GIVEN PASSAGE:
— start —

February 25th - April 2nd, 2005

All Must Play Our Parts includes three new pieces by Julia Page that explore the role of minor characters in sustaining ideological constructs and social institutions.

In the wall-mounted video, “Heir Apparent,” Page examines the part played by the President’s daughter in shaping his image and establishing his political authority. Drawing upon documentary footage, she constructs a series of portraits that are at once personal and political, addressing the love of daughters for their fathers, the theatrics of paternity in the office of the Presidency, and the intersection between the two. In a three-channel video installation, titled “We All Must Play Our Parts,” Page calls attention to the strict formula of the long-running television series Law and Order and, by focusing on the recurrent scene of “the reading of the verdict,” examines the myth of the “everyman” that it proffers in its presentation of the jury, and the role played more generally by television in sustaining our sense of justice and the authority of the law. And in “First Kills,” Page explores the ritual indoctrination of children into the tradition of hunting in America, through poster-sized enlargements of articles found in newspapers across the country, documenting the coming-of-age marked by a child’s first successful killing of an animal.

— end —

WORK TO COMPLETE:
1. Reproduce the part of the exhibition description word for word, starting with "February 25th - April" and going on through "and social institutions.".
2. Decide whether each statement agrees with the exhibition description, answering yes or no and quoting the words from the description that settle it: (a) All Must Play Our Parts includes three new pieces by Julia Page. (b) "Heir Apparent" is a three-channel video installation. (c) "First Kills" uses poster-sized enlargements of newspaper articles.
3. According to the exhibition description, which television series is the subject of the three-channel video installation?

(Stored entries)

— start —

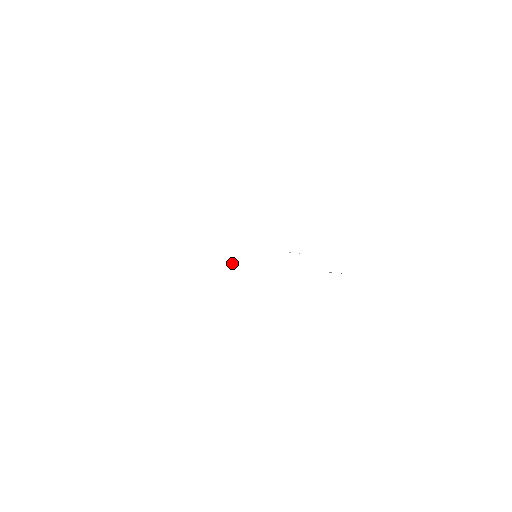
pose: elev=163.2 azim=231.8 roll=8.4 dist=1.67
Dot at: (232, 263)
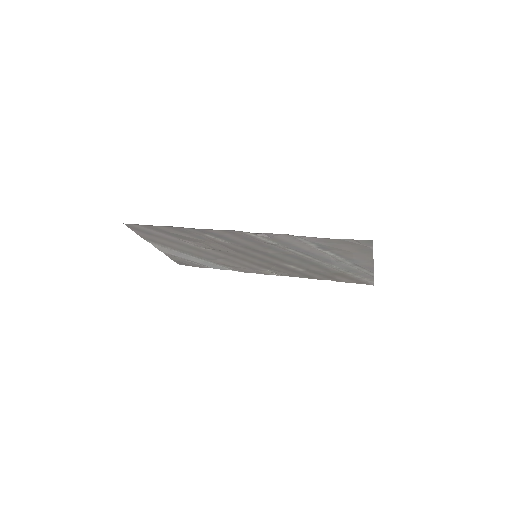
Dot at: (262, 233)
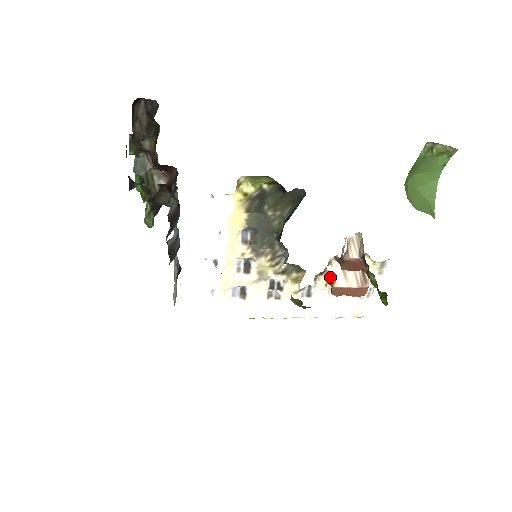
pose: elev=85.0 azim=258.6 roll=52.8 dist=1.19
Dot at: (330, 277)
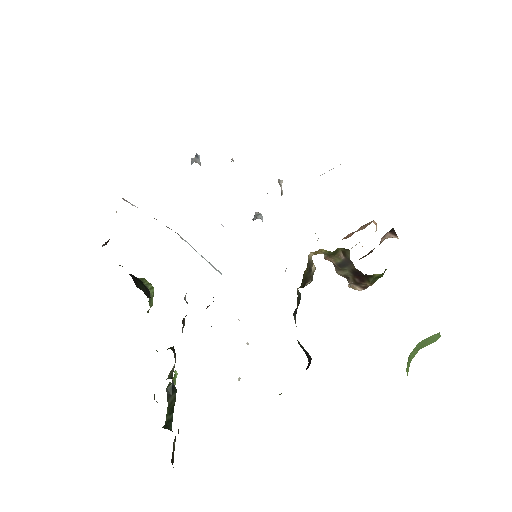
Dot at: occluded
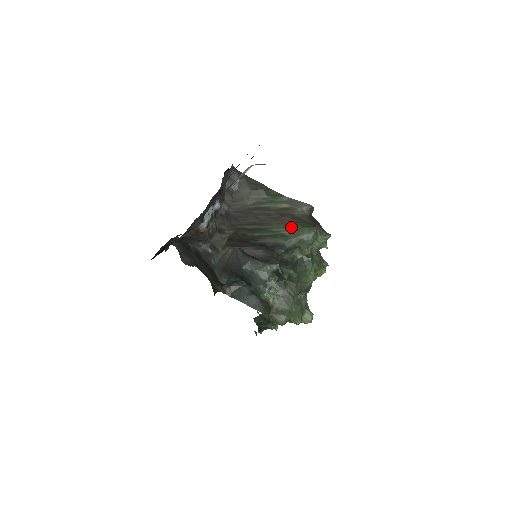
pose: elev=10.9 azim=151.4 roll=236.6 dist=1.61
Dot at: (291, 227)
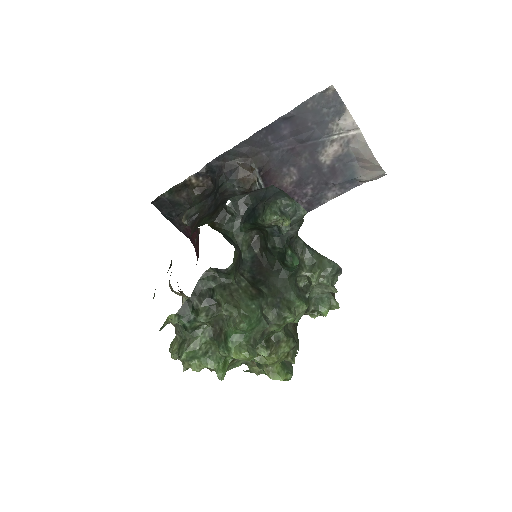
Dot at: occluded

— end —

RESULTS IN ORDER:
1.
February 25th - April 2nd, 2005

All Must Play Our Parts includes three new pieces by Julia Page that explore the role of minor characters in sustaining ideological constructs and social institutions.

2.
(a) Yes: "All Must Play Our Parts includes three new pieces by Julia Page"
(b) No: "In the wall-mounted video, “Heir Apparent,”"
(c) Yes: "through poster-sized enlargements of articles found in newspapers across the country"

3. Law and Order